▶ Limb landmark coordinates
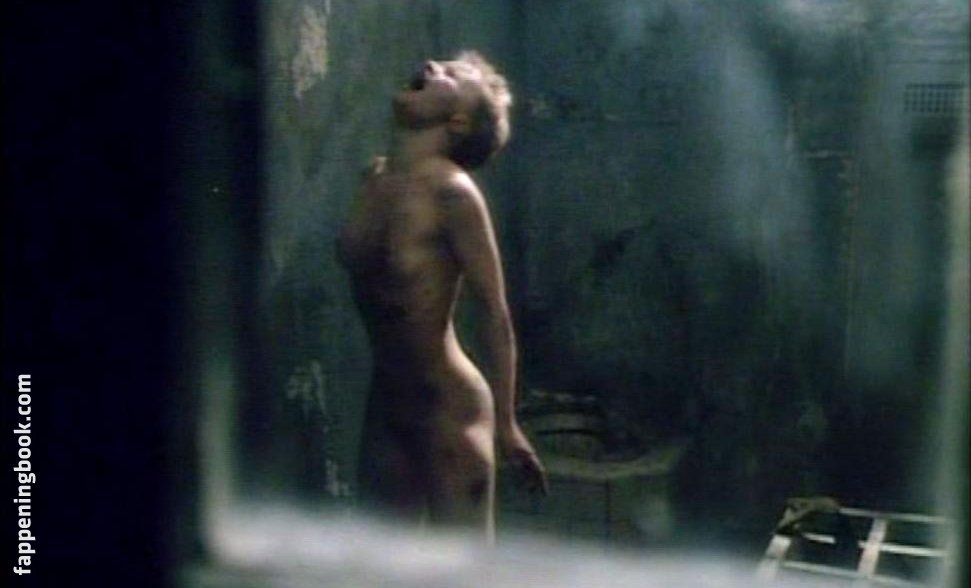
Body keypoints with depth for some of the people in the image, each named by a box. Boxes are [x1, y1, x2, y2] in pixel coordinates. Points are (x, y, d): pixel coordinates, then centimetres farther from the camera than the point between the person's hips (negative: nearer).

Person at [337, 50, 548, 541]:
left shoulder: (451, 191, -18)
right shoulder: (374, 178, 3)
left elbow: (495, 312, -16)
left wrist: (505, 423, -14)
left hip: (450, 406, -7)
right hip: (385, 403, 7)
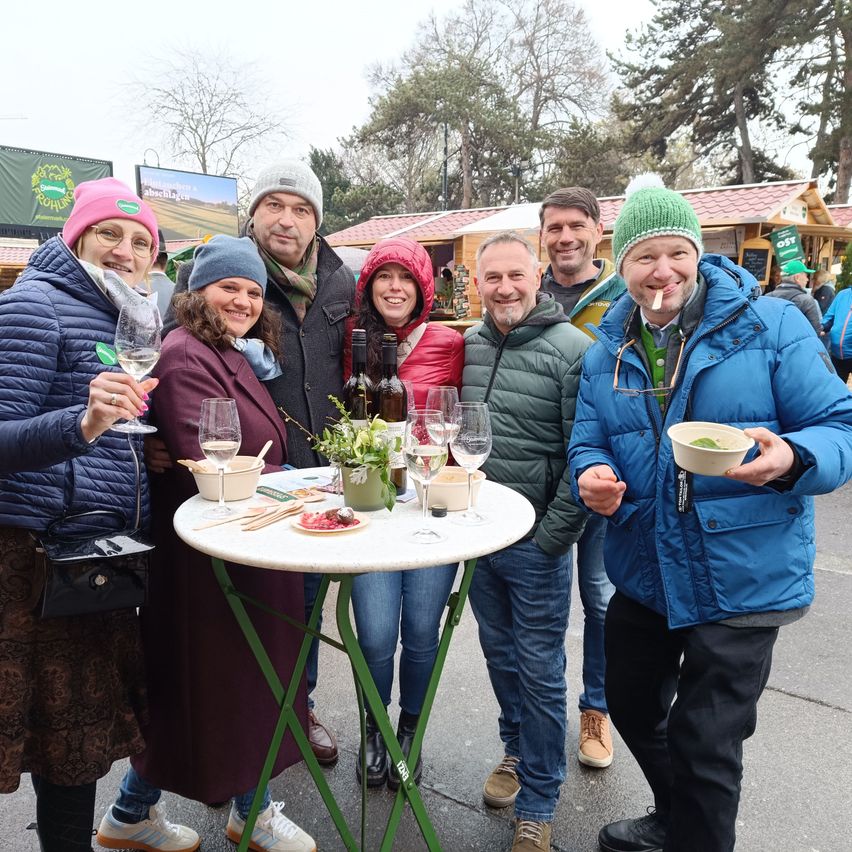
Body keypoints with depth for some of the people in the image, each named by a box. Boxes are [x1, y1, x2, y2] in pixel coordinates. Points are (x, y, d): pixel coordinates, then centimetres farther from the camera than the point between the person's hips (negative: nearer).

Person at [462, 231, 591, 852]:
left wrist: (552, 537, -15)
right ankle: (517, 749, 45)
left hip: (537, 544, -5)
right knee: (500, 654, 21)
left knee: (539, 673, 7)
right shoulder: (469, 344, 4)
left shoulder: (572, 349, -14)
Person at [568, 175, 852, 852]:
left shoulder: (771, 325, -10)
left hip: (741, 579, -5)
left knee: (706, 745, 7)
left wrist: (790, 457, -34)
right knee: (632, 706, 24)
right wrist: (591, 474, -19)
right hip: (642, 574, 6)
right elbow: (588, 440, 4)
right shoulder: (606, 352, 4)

▶ What needs to be done
Copy out every row above word for word, leaving out the pictures.

▶ Solution to the exercise
Body keypoints with depth for some of the people in the image, each named by a box. Boxes are [x1, y1, x2, y2] in pixel coordinates. Points are (x, y, d): pixel coordinates, then centimetres farther from the camera than the point between the person's hips (negative: nearer).

Person at [337, 50, 548, 541]:
left shoulder: (451, 191, -18)
right shoulder: (374, 178, 3)
left elbow: (495, 312, -16)
left wrist: (505, 423, -14)
left hip: (450, 406, -7)
right hip: (385, 403, 7)
Body keypoints with depth for some of the people in the image, each named by a box. Boxes are [x1, y1, x2, y2] in pixel coordinates. Points are (x, y, d): pixel coordinates, then centimetres farther from the camera than the point between the person's hips (negative: nearer).

Person at [462, 231, 591, 852]:
left wrist: (552, 537, -15)
right ankle: (517, 749, 45)
left hip: (537, 544, -5)
right knee: (500, 654, 21)
left knee: (539, 673, 7)
right shoulder: (469, 344, 4)
left shoulder: (572, 349, -14)
Person at [568, 175, 852, 852]:
left shoulder: (771, 325, -10)
left hip: (741, 579, -5)
left knee: (706, 745, 7)
left wrist: (790, 457, -34)
right knee: (632, 706, 24)
right wrist: (591, 474, -19)
right hip: (642, 574, 6)
right elbow: (588, 440, 4)
right shoulder: (606, 352, 4)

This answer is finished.